[Stored data entries]
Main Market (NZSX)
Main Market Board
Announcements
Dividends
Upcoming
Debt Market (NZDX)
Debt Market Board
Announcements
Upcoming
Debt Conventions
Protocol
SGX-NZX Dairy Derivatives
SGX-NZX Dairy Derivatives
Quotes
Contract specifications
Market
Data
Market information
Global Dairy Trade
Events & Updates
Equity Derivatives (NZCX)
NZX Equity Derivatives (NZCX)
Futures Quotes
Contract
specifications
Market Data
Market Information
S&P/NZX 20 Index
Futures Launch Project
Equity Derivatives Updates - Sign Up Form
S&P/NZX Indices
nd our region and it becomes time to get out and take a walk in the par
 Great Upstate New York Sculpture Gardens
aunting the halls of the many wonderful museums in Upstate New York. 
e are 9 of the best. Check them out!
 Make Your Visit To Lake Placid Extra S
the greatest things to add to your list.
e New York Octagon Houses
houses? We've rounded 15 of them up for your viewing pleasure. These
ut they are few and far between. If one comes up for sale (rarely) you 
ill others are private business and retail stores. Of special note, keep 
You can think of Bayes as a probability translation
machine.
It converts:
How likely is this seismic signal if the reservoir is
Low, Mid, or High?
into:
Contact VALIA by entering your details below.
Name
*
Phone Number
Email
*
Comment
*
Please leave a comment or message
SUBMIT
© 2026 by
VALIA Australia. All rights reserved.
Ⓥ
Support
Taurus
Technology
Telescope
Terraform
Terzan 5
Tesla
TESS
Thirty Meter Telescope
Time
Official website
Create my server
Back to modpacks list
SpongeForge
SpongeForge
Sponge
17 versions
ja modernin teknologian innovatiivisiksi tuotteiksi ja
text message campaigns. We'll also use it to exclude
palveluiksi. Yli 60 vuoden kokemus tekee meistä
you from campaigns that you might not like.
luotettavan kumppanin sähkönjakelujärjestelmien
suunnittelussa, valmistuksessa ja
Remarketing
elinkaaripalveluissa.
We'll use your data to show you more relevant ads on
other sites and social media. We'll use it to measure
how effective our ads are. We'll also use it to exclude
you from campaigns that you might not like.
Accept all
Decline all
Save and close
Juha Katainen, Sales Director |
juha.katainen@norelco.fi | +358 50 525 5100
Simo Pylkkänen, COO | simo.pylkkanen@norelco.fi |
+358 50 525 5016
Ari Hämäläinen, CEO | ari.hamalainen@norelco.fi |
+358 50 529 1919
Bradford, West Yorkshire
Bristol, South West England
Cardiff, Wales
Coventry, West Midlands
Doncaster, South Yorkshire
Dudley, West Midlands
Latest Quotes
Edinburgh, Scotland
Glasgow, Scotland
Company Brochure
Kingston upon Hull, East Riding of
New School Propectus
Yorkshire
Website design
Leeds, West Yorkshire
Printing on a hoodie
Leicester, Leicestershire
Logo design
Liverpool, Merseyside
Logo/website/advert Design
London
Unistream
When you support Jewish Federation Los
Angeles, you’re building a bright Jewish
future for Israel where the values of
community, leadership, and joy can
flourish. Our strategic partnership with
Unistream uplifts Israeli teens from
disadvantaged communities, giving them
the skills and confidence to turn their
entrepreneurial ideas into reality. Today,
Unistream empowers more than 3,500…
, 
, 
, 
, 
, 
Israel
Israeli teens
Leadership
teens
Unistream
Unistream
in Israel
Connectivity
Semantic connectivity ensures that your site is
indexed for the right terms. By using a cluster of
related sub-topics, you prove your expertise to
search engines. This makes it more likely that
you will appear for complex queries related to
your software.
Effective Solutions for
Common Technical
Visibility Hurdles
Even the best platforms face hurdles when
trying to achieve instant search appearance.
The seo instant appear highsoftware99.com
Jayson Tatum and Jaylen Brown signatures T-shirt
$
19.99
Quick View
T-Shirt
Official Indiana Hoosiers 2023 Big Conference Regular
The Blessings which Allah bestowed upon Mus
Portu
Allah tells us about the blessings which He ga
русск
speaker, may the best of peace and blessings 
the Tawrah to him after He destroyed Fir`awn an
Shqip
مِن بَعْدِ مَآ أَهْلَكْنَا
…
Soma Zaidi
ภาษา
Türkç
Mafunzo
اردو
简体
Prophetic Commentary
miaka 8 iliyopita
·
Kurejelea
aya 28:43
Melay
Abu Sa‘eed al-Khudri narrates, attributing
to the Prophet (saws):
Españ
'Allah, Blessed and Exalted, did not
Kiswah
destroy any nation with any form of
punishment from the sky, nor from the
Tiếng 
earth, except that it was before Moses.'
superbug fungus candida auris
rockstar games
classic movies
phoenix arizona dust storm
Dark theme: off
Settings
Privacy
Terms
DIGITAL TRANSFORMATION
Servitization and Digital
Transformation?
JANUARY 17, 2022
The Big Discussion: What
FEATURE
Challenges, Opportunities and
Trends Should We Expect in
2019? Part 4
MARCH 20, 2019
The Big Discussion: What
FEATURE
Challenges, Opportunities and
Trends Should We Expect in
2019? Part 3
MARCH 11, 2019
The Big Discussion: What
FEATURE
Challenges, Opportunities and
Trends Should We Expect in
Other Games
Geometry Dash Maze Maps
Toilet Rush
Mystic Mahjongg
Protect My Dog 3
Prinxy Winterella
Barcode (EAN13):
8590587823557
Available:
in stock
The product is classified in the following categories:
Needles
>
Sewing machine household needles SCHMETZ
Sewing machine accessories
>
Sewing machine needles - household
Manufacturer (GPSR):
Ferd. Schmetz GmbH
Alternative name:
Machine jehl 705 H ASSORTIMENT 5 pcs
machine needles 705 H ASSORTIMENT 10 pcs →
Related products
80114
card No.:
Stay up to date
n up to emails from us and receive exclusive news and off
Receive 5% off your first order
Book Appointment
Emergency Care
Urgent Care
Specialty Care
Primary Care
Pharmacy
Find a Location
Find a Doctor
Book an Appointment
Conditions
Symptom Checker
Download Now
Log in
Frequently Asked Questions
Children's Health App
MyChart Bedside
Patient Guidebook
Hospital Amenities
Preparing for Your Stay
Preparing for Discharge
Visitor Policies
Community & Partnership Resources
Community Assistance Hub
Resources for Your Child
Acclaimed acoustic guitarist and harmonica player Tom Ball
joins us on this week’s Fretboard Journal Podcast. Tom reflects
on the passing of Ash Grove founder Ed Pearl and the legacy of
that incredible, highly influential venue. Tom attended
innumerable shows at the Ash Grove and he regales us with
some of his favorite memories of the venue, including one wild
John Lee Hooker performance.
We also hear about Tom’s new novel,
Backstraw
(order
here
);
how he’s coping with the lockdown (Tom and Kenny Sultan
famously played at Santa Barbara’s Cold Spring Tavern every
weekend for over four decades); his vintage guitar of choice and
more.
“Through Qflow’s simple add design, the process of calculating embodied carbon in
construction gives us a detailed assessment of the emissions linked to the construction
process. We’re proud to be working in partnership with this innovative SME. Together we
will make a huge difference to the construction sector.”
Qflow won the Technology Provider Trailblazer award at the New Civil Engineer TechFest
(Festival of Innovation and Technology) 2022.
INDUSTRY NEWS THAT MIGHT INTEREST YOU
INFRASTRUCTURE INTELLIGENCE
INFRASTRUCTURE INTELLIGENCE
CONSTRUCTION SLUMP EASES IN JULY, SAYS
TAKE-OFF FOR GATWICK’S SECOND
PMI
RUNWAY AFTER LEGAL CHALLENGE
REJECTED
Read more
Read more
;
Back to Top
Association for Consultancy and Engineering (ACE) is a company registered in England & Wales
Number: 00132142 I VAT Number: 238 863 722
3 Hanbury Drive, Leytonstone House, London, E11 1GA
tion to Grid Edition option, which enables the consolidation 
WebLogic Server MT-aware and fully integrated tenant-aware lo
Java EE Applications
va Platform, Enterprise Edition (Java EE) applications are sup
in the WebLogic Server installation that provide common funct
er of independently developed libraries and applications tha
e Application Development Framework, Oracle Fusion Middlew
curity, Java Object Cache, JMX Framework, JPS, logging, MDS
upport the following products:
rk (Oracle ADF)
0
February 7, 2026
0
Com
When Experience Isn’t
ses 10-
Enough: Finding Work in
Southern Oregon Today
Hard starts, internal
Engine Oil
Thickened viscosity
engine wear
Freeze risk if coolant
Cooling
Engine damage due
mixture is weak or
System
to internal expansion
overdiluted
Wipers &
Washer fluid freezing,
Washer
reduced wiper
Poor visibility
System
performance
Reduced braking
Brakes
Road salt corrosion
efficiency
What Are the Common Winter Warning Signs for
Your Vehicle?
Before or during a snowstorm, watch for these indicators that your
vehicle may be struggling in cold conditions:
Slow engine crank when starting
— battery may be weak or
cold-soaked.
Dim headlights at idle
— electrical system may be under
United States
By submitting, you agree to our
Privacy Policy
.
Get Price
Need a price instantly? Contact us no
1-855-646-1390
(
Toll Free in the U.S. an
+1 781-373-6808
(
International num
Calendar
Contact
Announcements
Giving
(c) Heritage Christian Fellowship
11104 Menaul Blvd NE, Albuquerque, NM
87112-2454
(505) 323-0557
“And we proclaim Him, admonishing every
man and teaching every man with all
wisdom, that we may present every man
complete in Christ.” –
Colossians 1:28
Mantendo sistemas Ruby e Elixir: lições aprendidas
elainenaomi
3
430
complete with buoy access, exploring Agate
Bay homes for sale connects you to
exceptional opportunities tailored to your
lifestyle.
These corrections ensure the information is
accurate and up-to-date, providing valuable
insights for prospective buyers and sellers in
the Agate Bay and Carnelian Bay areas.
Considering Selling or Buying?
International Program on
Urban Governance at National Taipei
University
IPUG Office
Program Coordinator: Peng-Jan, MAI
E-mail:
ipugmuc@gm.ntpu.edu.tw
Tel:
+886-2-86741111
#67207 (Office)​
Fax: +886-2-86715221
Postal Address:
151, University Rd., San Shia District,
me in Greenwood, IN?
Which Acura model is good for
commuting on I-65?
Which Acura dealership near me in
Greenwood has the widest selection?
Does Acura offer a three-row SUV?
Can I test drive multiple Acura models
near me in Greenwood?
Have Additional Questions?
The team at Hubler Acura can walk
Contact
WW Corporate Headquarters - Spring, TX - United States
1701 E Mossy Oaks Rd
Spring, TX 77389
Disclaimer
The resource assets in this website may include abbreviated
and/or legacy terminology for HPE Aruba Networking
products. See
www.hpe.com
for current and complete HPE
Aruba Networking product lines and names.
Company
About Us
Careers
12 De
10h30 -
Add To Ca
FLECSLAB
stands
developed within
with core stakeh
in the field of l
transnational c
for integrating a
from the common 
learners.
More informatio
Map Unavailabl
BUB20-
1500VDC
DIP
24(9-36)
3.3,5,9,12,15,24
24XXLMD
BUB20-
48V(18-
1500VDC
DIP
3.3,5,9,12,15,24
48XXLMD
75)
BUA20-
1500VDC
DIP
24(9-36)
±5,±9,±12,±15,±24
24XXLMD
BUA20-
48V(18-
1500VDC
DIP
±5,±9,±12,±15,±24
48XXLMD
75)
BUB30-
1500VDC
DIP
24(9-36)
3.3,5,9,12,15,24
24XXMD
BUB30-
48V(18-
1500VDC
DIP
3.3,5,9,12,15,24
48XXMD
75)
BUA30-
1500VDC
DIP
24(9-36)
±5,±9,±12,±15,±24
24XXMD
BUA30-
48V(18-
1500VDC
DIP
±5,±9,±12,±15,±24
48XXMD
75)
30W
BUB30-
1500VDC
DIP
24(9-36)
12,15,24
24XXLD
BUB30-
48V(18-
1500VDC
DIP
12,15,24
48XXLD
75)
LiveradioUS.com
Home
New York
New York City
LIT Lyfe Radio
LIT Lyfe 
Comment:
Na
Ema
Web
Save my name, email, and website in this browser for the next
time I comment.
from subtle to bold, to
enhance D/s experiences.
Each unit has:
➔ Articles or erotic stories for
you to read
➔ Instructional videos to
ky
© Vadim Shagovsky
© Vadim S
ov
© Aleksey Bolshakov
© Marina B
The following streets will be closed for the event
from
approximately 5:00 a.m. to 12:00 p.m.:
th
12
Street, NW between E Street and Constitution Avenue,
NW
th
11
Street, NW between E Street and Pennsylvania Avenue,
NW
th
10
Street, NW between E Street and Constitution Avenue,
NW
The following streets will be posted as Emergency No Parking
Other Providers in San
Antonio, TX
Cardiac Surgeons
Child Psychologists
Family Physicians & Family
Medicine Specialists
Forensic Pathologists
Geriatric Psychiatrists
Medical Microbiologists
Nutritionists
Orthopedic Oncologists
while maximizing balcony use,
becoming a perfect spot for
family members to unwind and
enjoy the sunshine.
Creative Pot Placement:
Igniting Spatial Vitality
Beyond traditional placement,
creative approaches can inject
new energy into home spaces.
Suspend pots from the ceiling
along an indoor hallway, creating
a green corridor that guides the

> [AIM OF THE EXERCISE]
What you return should be the lines from the beginning of the records through the one that contains "Great Upstate New York Sculpture Gardens", repeated exactly and with no additions.

> [EXERCISE RESULT]
Main Market (NZSX)
Main Market Board
Announcements
Dividends
Upcoming
Debt Market (NZDX)
Debt Market Board
Announcements
Upcoming
Debt Conventions
Protocol
SGX-NZX Dairy Derivatives
SGX-NZX Dairy Derivatives
Quotes
Contract specifications
Market
Data
Market information
Global Dairy Trade
Events & Updates
Equity Derivatives (NZCX)
NZX Equity Derivatives (NZCX)
Futures Quotes
Contract
specifications
Market Data
Market Information
S&P/NZX 20 Index
Futures Launch Project
Equity Derivatives Updates - Sign Up Form
S&P/NZX Indices
nd our region and it becomes time to get out and take a walk in the par
 Great Upstate New York Sculpture Gardens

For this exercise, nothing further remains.